A, cytotoxicity (MTT) graphs depicting the inhibitory concentration at 50% of MK-0457 for HeyA8 and SKOV3ip1cell lines in vitro. HeyA8 (1,000 cells per well) and SKOV3ip1 (2,000 cells per well) were treated with MK-0457 for 96 h. Cell viability was determined using MTT method. Cell viability assay for HeyA8 and SKOV3ip1cells treated with docetaxel alone and after pretreatment with MK-0457. B, cell cycle analysis by flow cytometry of HeyA8 (solid columns) and SKOV3ip1 (open columns) cells shows profound and sustained G₂-M arrest as soon as12 h after inhibition of Aurora-A kinase. Bars, SD. *, P < 0.02, compared with controls. C, marked increases in ≥4N cells were seen 24 h after MK-0457 exposure in HeyA8 cells. D, inhibition of Aurora-A kinase in HeyA8 and SKOV3ip1cells with MK-0457 treatment also results in marked increases in apoptosis relative to untreated controls as indicated by the sub-G₁fraction on flow cytometry. Bars, SD. *, P = 0.02, compared with controls.

Fig. 3

A, Aurora-A kinase inhibition with MK-0457 decreases phospho-histone H3 (P-HH3) in formed ovarian tumors (HeyA8) in a time- and dose-dependent manner. Compared with treatment with vehicle alone, MK-0457 treatment (25 or 50 mg/kg) decreased the number of cells with phospho-histone H3 by 40% to 52% in xenograft ovarian tumors collected from athymic mice as determined by immunohistochemical analysis (original magnification, ×100). *, P < 0.001, versus control within the same time point. B, mean tumor weights and distribution from MK-0457 therapy experiments.
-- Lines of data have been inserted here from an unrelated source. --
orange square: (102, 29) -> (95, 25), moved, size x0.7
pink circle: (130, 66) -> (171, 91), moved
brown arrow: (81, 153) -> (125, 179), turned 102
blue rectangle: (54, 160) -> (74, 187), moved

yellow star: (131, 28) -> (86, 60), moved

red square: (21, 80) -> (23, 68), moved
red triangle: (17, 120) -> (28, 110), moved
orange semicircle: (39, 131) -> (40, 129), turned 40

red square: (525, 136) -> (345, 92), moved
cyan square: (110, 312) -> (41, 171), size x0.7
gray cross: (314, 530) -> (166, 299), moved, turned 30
Mice inoculated with chemosensitive tumors, HeyA8 and SKOV3ip1, as well as taxane- and platinum-resistant tumors, HeyA8-MDR and A2780-CP20, respectively, were randomized into one of four treatment groups: (a) vehicle alone (control), (b) MK-0457 alone (50 mg/kg), (c) traditional cytotoxic docetaxel (35 μg or 50 μg once weekly, depending on cell line) or cisplatin (160 μg once weekly), or (d) MK-0457 plus docetaxel or cisplatin depending on the cell line. Animals from all groups were sacrificed when control animals were moribund (∼3-4 wk after initiating therapy, depending on the cell line used). All tumors were harvested and the pattern of spread was noted. Tumor weights and the number of nodules were recorded. Columns, mean tumor weights; bars, SE. *, P < 0.01, versus control; †, P < 0.05, versus control; ‡, P ≤ 0.01, versus docetaxel or cisplatin, depending on tumor model.

Fig. 4

A, proliferative index and tumor cell apoptosis of HeyA8 tumors with representative PCNA immunohistochemistry (original magnification, ×100) and terminal deoxynucleotidyl transferase– mediated dUTP nick end labeling (original magnification, ×100) sections, respectively, collected at necropsy. *, P < 0.01, versus control; †, P < 0.05, versus docetaxel. B, real-time reverse transcription-PCR analysis of genes induced by MK-0457 using both human and mouse gene-specific TaqMan probes. Fold induction (in log₁₀) represents the ratio between the means of the expression values of four MK-0457-treated mice and five untreated vehicle controls. Mouse, mouse-specific TaqMan probes; Human, human-specific TaqMan probes; H, human; M, murine.